Site Reliability Engineer Job Hyderabad area,Telangana India,IT/Tech

SRE Observability Developer

Location:

Hyderabad | Exp: 5–10 Years | Focus: Observability-as-Code & Automation

Role Overview
We are hiring an SRE Engineer to mature the observability and RCA capabilities of our high-scale UPI payment platforms. This is a hands-on, code-driven role focused on building reliable telemetry pipelines, transaction correlation, and automated alerting frameworks. You will treat monitoring configurations as code to ensure consistent, scalable operational intelligence.

Key Responsibilities
Telemetry Standardization: Build and standardize metrics, logs, and traces across app, middleware, and infra layers.

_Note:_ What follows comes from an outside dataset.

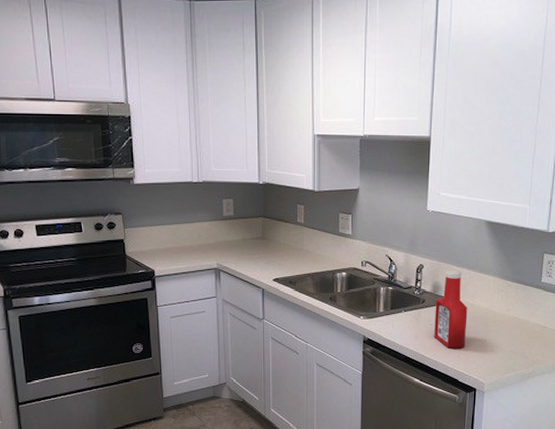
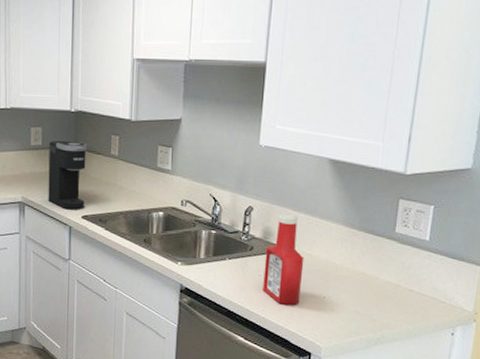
coffee maker: none [240,210,276,274] -> present [48,140,88,210]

Implement custom tags/attributes for unified drill-down dashboards.
Transaction Correlation: Enable correlation for asynchronous UPI flows to provide end-to-end visibility across distributed services.
SLO & Alert Engineering: Define Golden Signals and SLIs for critical journeys (P2P, P2M). Implement Alert-as-Code using config-based anomaly detection and noise-reduction logic.
Observability-as-Code: Automate the provisioning of Grafana dashboards, alert rules, and collector configurations (Otel/Fluentd) using version-controlled scripts.
RCA & Intelligence: Build RCA-focused views for Redis, Kafka, Yugabyte

DB, and Nginx. Use synthetic monitoring and black-box exporters to gain visibility into partially controlled systems.
Operational Integration: Convert incident learnings into automated telemetry patterns. Embed observability validation into deployment and release workflows.

Must-Have Skills
1. Observability Stack
Expertise: Prometheus/Victoria Metrics, Victoria Logs/Traces, Open Telemetry (OTel), and Fluentd.
Tooling: Advanced Grafana, Alert manager, and various infrastructure exporters.
Development: Ability to develop Custom Exporters using Open Telemetry SDKs for unique business/transaction metrics.
2. Systems & Middleware
Knowledge: Deep understanding of Redis, Kafka, Nginx, and Yugabyte

DB (or similar distributed DBs).
App Tier: Proficiency with JVM/Spring Boot Actuator metrics and asynchronous request/response patterns.
Environment:

Experience with high-scale, low-latency platforms; UPI/Payments domain is highly preferred.
3. Scripting & Automation
Core

Skills:

Strong Python and Shell/Bash for automating telemetry validation and collector lifecycle management.
Mindset: Ability to treat all monitoring assets (dashboards, rules, configs) as code artifacts.

What We’re Looking For
An engineer who sees a dashboard as a product of code, not just a UI task.
Strong debugging skills across complex, on-prem distributed systems.
The ability to bridge the gap between what happened and where the code failed through advanced correlation.